----- BRANO PROPOSTO

26 gennaio 2013
22 gennaio 2013
Farse in due battute (10)
"...e non sei stupido fin quando qualcuno non ti giudica stupido".
"Fosse vero, caro signor mio, fosse vero...".
21 gennaio 2013
"Nella vita degli imperatori..."
"Non è detto che Kublai Kan creda a tutto quel che dice Marco Polo quando gli descrive le città visitate nelle sue ambascerie, ma certo l'imperatore dei tartari continua ad ascoltare il giovane veneziano con più curiosità e attenzione che ogni altro suo messo o esploratore. Nella vita degli imperatori c'è un momento, che segue all'orgoglio per l'ampiezza sterminata dei territori che abbiamo conquistato, alla malinconia e al sollievo di sapere che presto rinunceremo a conoscerli e a comprenderli; un senso come di vuoto che ci prende una sera con l'odore degli elefanti dopo la pioggia e della cenere di sandalo che si raffredda nei bracieri; una vertigine che fa tremare i fiumi e le montagne istoriati sulla fulva groppa dei planisferi, arrotola uno sull'altro i dispacci che ci annunciano il franare degli ultimi eserciti nemici di sconfitta in sconfitta, e scrosta la ceralacca dei sigilli di re mai sentiti nominare che implorano la protezione delle nostre armate avanzanti in cambio di tributi annuali in metalli preziosi, pelli conciate e gusci di testuggine: è il momento disperato in cui si scopre che quest'impero che ci era sembrato la somma di tutte le meraviglie è uno sfacelo senza fine né forma, che la sua corruzione è troppo incancrenita perché il nostro scettro possa mettervi riparo, che il trionfo sui sovrani avversari ci ha fatto eredi della loro lunga rovina. Solo nei resoconti di Marco Polo, Kublai Kan riusciva a discernere, attraverso le muraglie e le torri destinate a crollare, la filigrana d'un disegno così sottile da sfuggire al morso delle termiti".

----------

> **ESERCIZIO SCRITTO**: Riduci a un elenco puntato il paragrafo del brano che inizia con "Non è detto che Kublai Kan", conservandone i fatti principali.

----- DATI

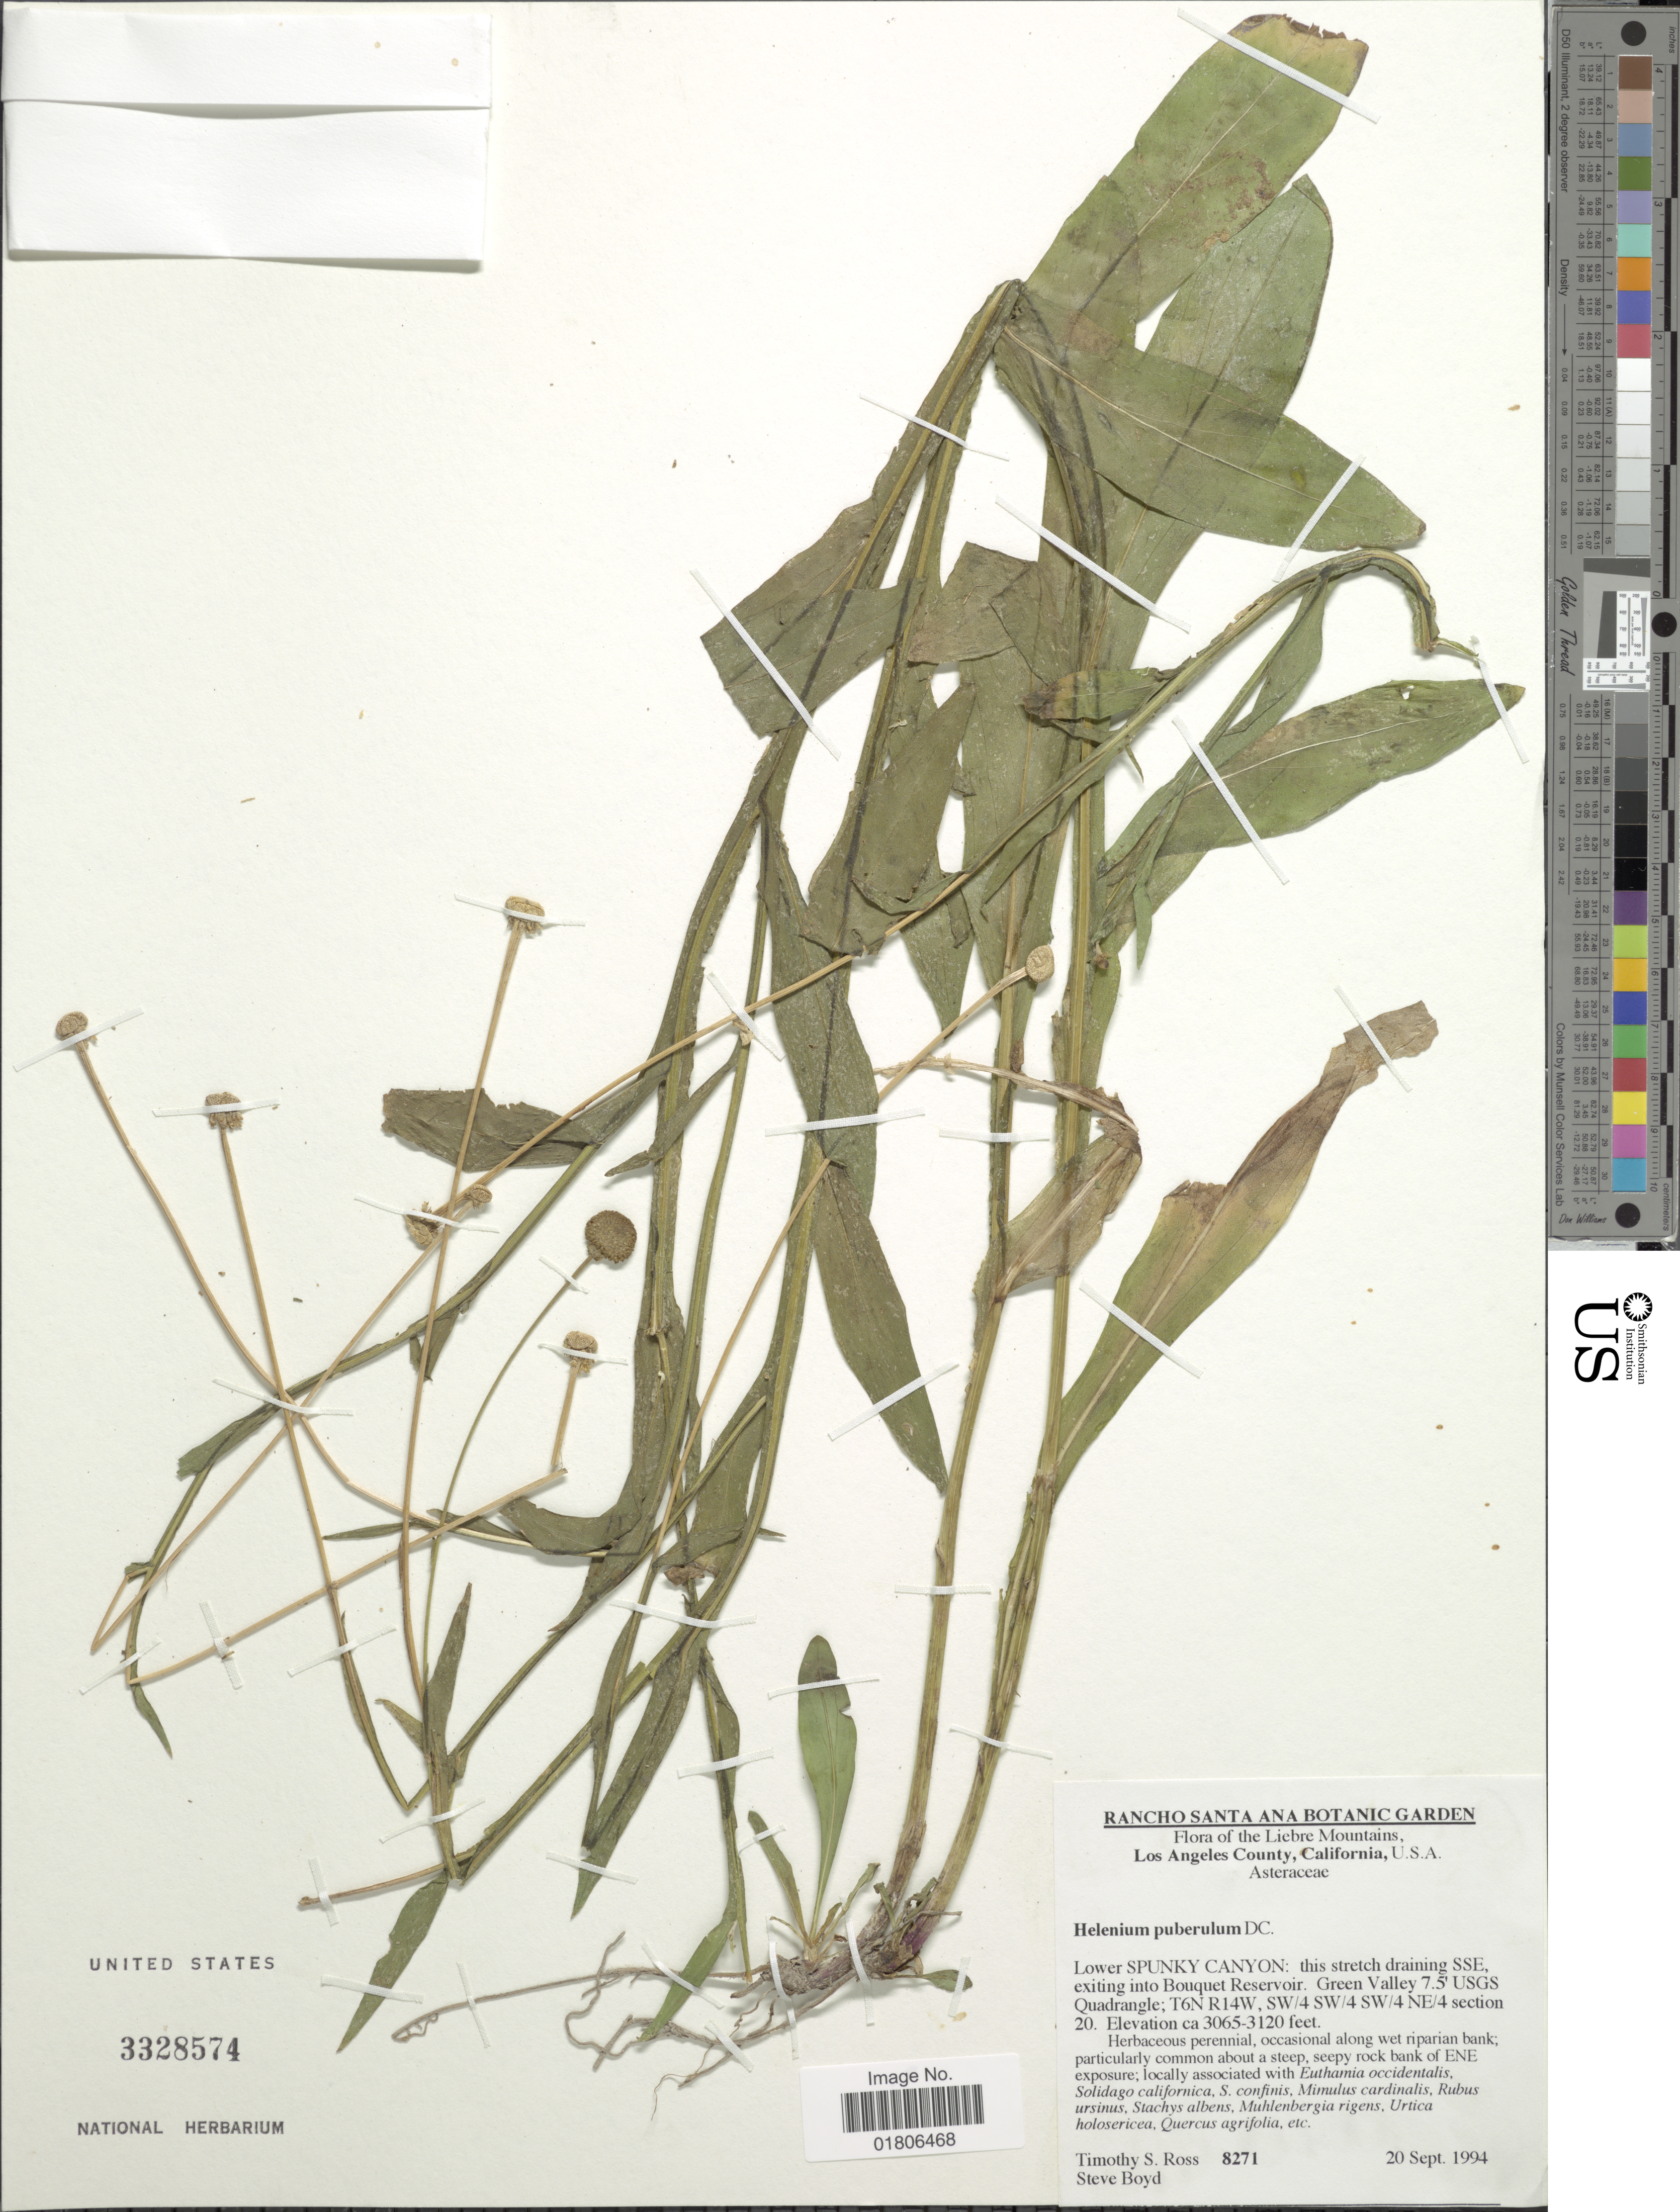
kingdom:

----------

> **RISULTATO DELL'ESERCIZIO**:
- Kublai Kan, imperatore dei tartari, non crede necessariamente a tutto ciò che Marco Polo gli racconta sulle città visitate nelle sue ambascerie.
- Tuttavia ascolta il giovane veneziano con più curiosità e attenzione di qualsiasi altro messo o esploratore.
- Nella vita degli imperatori arriva un momento che segue all'orgoglio per la vastità dei territori conquistati. Segue anche alla malinconia e al sollievo di sapere che presto si rinuncerà a conoscerli e comprenderli.
- È un senso di vuoto e di vertigine.
- È il momento disperato in cui si scopre che l'impero, prima visto come somma di tutte le meraviglie, è uno sfacelo senza fine né forma.
- La sua corruzione è troppo incancrenita perché lo scettro possa porvi riparo.
- Il trionfo sui sovrani avversari ha reso eredi della loro lunga rovina.
- Solo nei resoconti di Marco Polo Kublai Kan riusciva a scorgere un disegno così sottile da sfuggire al morso delle termiti. Lo vedeva attraverso muraglie e torri destinate a crollare.